▶ EXERCISE INSTRUCTIONS
Please reproduce the listing verbatim, without its images.

▶ AVAILABLE DATA
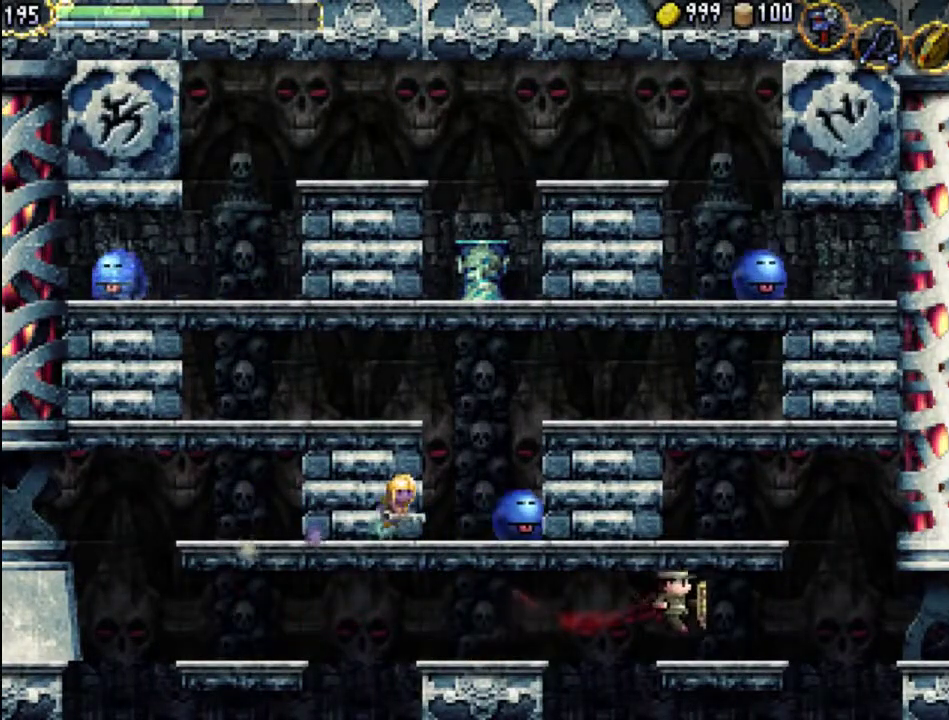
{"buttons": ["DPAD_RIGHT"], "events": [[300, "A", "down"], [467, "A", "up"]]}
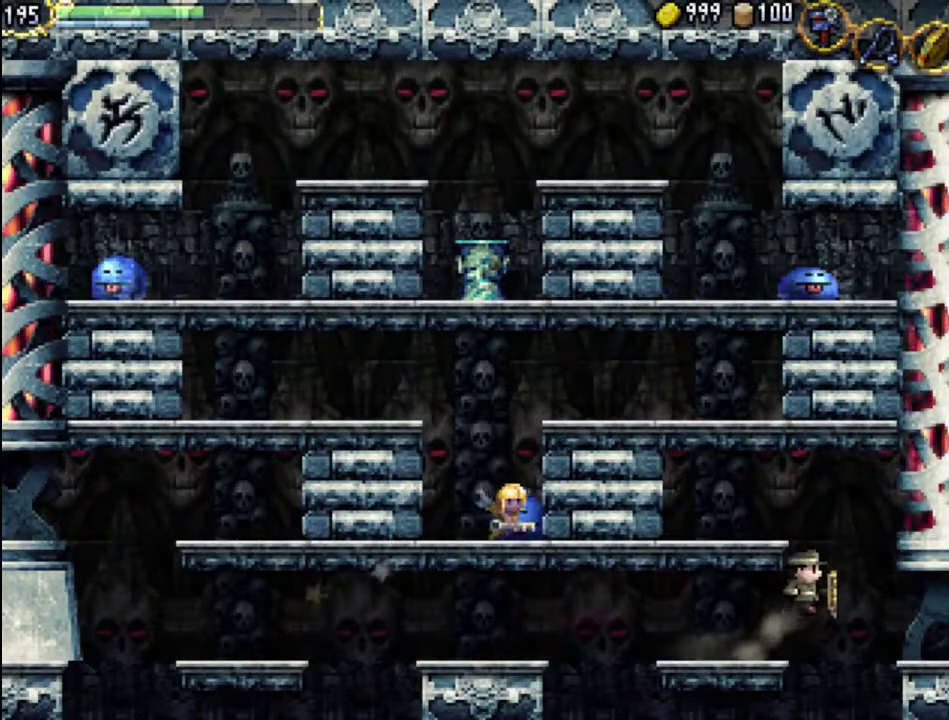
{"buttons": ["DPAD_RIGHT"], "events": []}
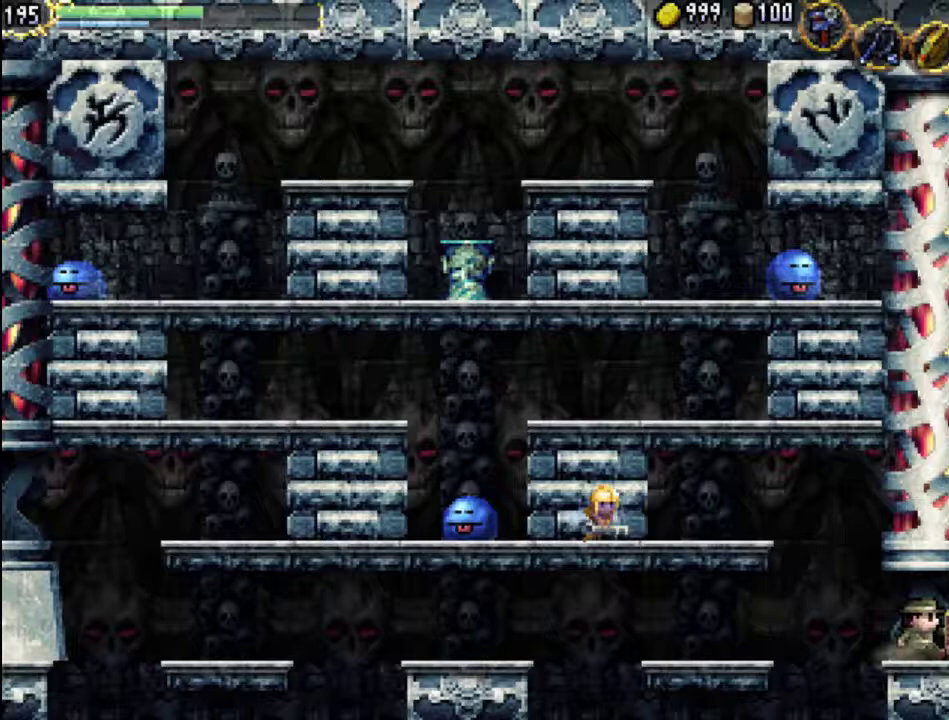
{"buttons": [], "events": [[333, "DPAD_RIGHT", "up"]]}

▶ TASK ANSWER
{"buttons": ["DPAD_RIGHT"], "events": [[300, "A", "down"], [467, "A", "up"]]}
{"buttons": ["DPAD_RIGHT"], "events": []}
{"buttons": [], "events": [[333, "DPAD_RIGHT", "up"]]}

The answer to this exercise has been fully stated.